On Thu, Sep 3, 2009 at 9:19 PM, Dan Ingalls<Dan(a)squeakland.org> wrote:
> Here's what I project from what I'm hearing...
>
> 1. You like Smalltalk, so you want a language that is as much like it as possible... except for things you don't like, of course. This also fits in with your "shop" that does a lot of other real Smalltalk work.
>
> 2. You want to take advantage of engines like V8 that offer (a) ubiquity in browsers, and (b) escalating performance paid for by the few remaining profitable companies.
>
> 3. This implies a very close mapping onto JavaScript semantics, but really only onto the subset that you need for the job.
Dead on.
> What have you left out on purpose because you don't like it?
> What have you left out that you would rather not leave out?
> What have you changed that you would rather not?
It's easier for me to answer these by listing the major changes and
how I feel about each of them.
One change that I am happy with is getting rid of
#subclass:instanceVariableNames:... style class definitions.

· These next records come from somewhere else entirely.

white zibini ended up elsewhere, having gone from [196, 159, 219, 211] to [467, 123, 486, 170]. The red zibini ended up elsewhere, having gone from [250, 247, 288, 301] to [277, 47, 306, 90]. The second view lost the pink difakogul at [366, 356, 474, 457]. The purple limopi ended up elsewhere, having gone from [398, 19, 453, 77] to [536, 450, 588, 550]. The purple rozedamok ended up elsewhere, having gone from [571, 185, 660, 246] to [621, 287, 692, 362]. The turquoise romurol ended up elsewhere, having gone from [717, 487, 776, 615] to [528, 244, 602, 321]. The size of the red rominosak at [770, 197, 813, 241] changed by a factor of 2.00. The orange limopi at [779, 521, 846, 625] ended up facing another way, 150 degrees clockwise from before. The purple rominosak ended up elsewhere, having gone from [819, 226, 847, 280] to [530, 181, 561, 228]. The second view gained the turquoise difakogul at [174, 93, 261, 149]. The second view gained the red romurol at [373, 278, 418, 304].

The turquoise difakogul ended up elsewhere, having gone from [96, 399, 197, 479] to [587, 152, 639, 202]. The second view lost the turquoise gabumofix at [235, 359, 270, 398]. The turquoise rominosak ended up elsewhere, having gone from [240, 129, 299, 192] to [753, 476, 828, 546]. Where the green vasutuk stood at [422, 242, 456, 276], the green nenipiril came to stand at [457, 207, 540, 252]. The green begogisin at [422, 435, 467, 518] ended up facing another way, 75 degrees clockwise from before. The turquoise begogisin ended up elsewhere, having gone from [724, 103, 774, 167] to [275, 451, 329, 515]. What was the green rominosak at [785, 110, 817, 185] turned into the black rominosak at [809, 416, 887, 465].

A Clamato
program can be represented entirely as a set of method definitions,
which is great from a tools perspective. This required a #superclass
method on the class side (which you override to inherit from anything
other than Object), and the @ syntax for instance variables.
I don't love the @ syntax, but it has at least two advantages. One is
that, by essentially moving instance variable declarations into the
methods, you can easily add instance variables to classes in other
packages - Squeak has never had a good way to do this. The other is
that methods can be parsed and compiled with no context - unlike in
Smalltalk, can identify instance variables vs. temps vs. globals
without knowing anything about the class you are compiling the method
for. OTOH it's kind of ugly.
I *think* I like having left out explicit returns and implicitly
returning self, in favor of implcitly returning the value of the last
statement. It unifies methods and blocks in a way I find pleasing.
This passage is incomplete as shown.